Se houver qualquer dúvida, o melhor é sempre buscar um profissional de confiança, para conversar, abrir um espaço fora do ambiente de casa e avaliar essa criança ou adolescente com as técnicas e ferramentas corretas. Abaixo. selecionamos alguns títulos para incluir na sua biblioteca e colocar os sentimentos em pauta com as crianças de forma natural e divertida:
Mais livros para falar sobre as emoções
Lá e aqui (Companhia das Letrinhas), Carolina Moreyra e Odilon Moraes
Com muita delicadeza, o livro fala de um assunto que pode ser o gatilho para dificuldades emocionais de muitas crianças: a separação dos pais. Como uma casa, de repente, vira duas? É possível olhar esse acontecimento de forma positiva, mas, primeiro, é necessário acolher a tristeza.
A raiva (Pequena Zahar), José Carlos Lollo e Blandina Franco
Uma raivinha boba pode comerçar à toa sem ter bem uma razão de ser... mas pode crescer, conforme a alimentamos. Com bom humor e inteligência, o livro ajuda as crianças a compreenderem essa emoção, que pode começar pequenininha e virar uma verdadeira fúria.
Respire fundo (Companhia das Letrinhas), Sujean Rim
Um passarinho fica muito preocupado com medo de não conseguir voar como todos os outros. Então, ele recebe uma dica muito valiosa - e que pode ajudar muito também as crianças a lidarem com a ansiedade... O segredo é simplesmente: respirar fundo.
O príncipe sem sonhos (Brinque-Book), Márcio Vassalo
Sabe quando a gente tem tudo e, ao mesmo tempo, parece que não tem nada? Era o que acontecia com esse príncipe, que ganhava presentes o tempo todo, mas continuava triste, porque não conseguia ter um sonho.

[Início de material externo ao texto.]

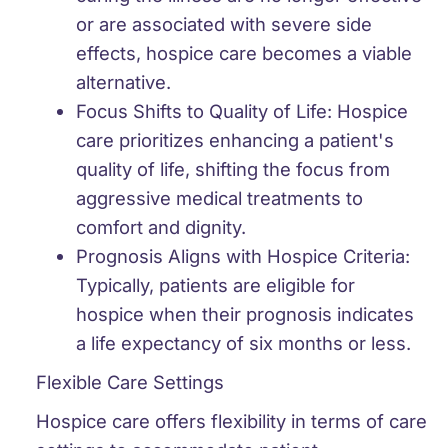
or are associated with severe side
effects, hospice care becomes a viable
alternative.
Focus Shifts to Quality of Life:
Hospice
care prioritizes enhancing a patient's
quality of life, shifting the focus from
aggressive medical treatments to
comfort and dignity.
Prognosis Aligns with Hospice Criteria:
Typically, patients are eligible for
hospice when their prognosis indicates
a life expectancy of six months or less.
Flexible Care Settings
Hospice care offers flexibility in terms of care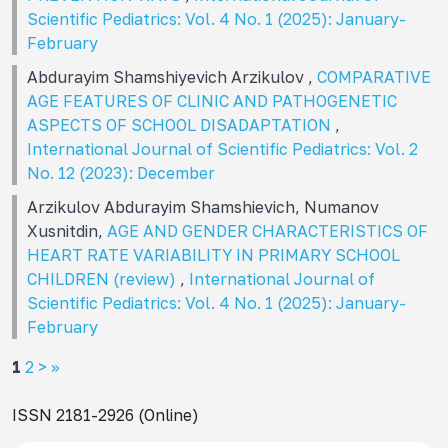
Scientific Pediatrics: Vol. 4 No. 1 (2025): January-
February
Abdurayim Shamshiyevich Arzikulov ,
COMPARATIVE
AGE FEATURES OF CLINIC AND PATHOGENETIC
ASPECTS OF SCHOOL DISADAPTATION
,
International Journal of Scientific Pediatrics: Vol. 2
No. 12 (2023): December
Arzikulov Abdurayim Shamshievich, Numanov
Xusnitdin,
AGE AND GENDER CHARACTERISTICS OF
HEART RATE VARIABILITY IN PRIMARY SCHOOL
CHILDREN (review)
,
International Journal of
Scientific Pediatrics: Vol. 4 No. 1 (2025): January-
February
1
2
>
>>
ISSN 2181-2926 (Online)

Pode chorar, coração, mas fique inteiro (Companhia das Letrinhas), Glenn Ringtved e Charlotte Pardi
Todos nós, em algum momento, precisaremos lidar com o luto. E, às vezes, isso acontece ainda durante a infância. Esse livro conta a história de quatro crianças prestes a se despedir da avó, que acolhem em casa Dona Morte - e a tristeza que vem com ela a tiracolo.

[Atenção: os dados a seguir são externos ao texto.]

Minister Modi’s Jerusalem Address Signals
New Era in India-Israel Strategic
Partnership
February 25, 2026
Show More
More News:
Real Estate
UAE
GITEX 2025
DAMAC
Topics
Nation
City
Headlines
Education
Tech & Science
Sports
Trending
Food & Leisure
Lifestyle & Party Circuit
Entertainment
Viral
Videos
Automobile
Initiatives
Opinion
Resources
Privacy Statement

Que semana! (Companhia das Letrinhas), Carl-Johan Frossén Ehrlin
Quando a família de Mário precisa mudar de cidade, ele passa uma semana difícil, cheia de emoções que não conhecia. Como lidar com a saudade? Com a dor? Com o medo? Que bom que ele encontra apoio em pessoas que o ajudam a lidar com todos esses sentimentos da melhor jeito possível.
Tímidos (Companhia das Letrinhas), Simona Ciraolo
Maurício é um polvo que prefere não chamar atenção. Envergonhado, ele sempre se esconde, evitando os olhares de todos - até do leitor. Na escola nova, ele tem algumas dificuldades por conta disso... Porém, aos poucos, acaba se surpreendendo com amizades inesperadas.
E foi assim que a escuridão e eu ficamos amigas (Companhia das Letrinhas), Emicida
O medo e ansiedade podem ser paralisantes. Mas, quando paramos para pensar nelas de outra forma, até que dá para enxergar tudo de um jeito bem diferente - e até bem divertido.